課題
SELinux Developer Summitについての本文を、最後の文に続けて書き継ぎなさい。

本文

● ● ● ●

SELinux Developer Summit

SELinux Developer Summitが3月3日に開催された。
招待された人だけで、濃い議論を行うのが趣旨。
NSA,Tresys,Redhat,IBM,HPなどを中心に、約30人が参加。
日本からも、中村、海外組が出場。

以下、今後まとめるため&皆様の参考のためのメモ。
まずは、注意事項から。
所詮メモなので、
Symposiumに出た人しか分からない表現も含まれてます。
また、見直ししてません。
後日、NSAのMLにSmalleyさんから詳細が流れるはずですので、そちらのほうがはるかに正確です。

セッション1 General Discussion 8:30-9:30

一般的な問題が話し合われた。主なテーマは、SELinuxのソース管理方法と、Desktop。
仕切りはStephen Smalley。

● ● ● ●

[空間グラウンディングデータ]
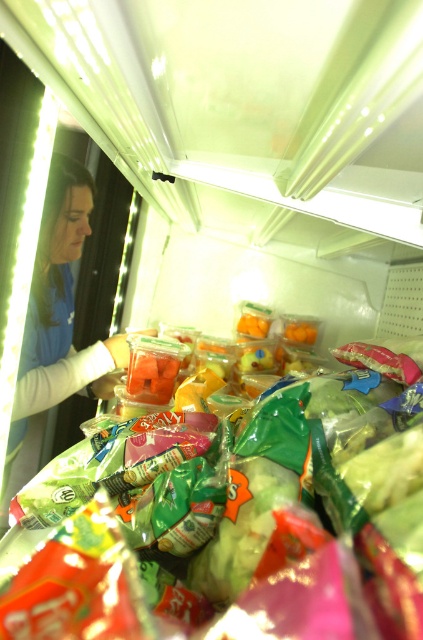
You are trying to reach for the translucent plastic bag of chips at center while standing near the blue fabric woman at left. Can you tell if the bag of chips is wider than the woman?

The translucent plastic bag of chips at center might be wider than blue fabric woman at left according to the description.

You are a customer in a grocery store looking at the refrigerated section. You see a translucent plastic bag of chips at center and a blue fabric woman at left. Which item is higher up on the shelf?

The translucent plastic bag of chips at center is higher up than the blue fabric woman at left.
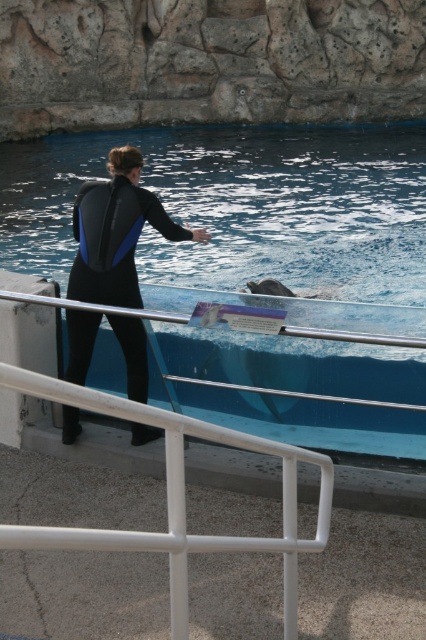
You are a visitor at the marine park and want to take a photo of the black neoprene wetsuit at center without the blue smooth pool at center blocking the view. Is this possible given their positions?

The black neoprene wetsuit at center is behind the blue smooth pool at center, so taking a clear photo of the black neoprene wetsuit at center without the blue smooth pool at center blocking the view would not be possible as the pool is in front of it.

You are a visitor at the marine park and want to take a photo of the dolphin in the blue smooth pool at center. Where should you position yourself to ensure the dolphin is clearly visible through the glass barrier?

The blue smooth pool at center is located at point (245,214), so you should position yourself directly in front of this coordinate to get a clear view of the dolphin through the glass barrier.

● ● ● ●

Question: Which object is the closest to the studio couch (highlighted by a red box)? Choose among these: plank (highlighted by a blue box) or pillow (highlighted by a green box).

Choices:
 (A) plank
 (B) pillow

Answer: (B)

● ● ● ●

解答欄
  • ソース管理方法について
    • 現状、ソースコードが最新になっていない。NSA,Tresysのinternalなツリーと、sourceforge.netの公開ツリーが同期取れてない。sourceforgeに一本化するにしても、sourceforgeはよく落ちるので、心配が多い。
    • 公開ソースが常にアップデートされていることは、Fedora以外のdistroのために重要(特にdebianか?)
    • Tresysが、ソースコードを管理するサイトをホストする方向で進むことになりそう。進捗はMLに投げるとのこと。selinux.orgとかになるかも。
    • 全ての開発をこのサイトでまとめて行えるようにするようで、seeditのような、ツール開発者もこのサイトを使えるようになるかもしれない。
  • SELinuxは、「閉鎖的」と感じている人がいるらしい。
    • AppArmorはNovel+Immunixで閉鎖的だけど、同じように、SELinuxRedhat+Tresysじゃないか、とのこと。
    • Frank Mayerは、「うちも有名になったもんだ!」と喜んでいた。「evil Tresys」と冗談を言っていた(誰かが、evil NovellがAppArmorを採用しやがって!と怒っていたことに対応して)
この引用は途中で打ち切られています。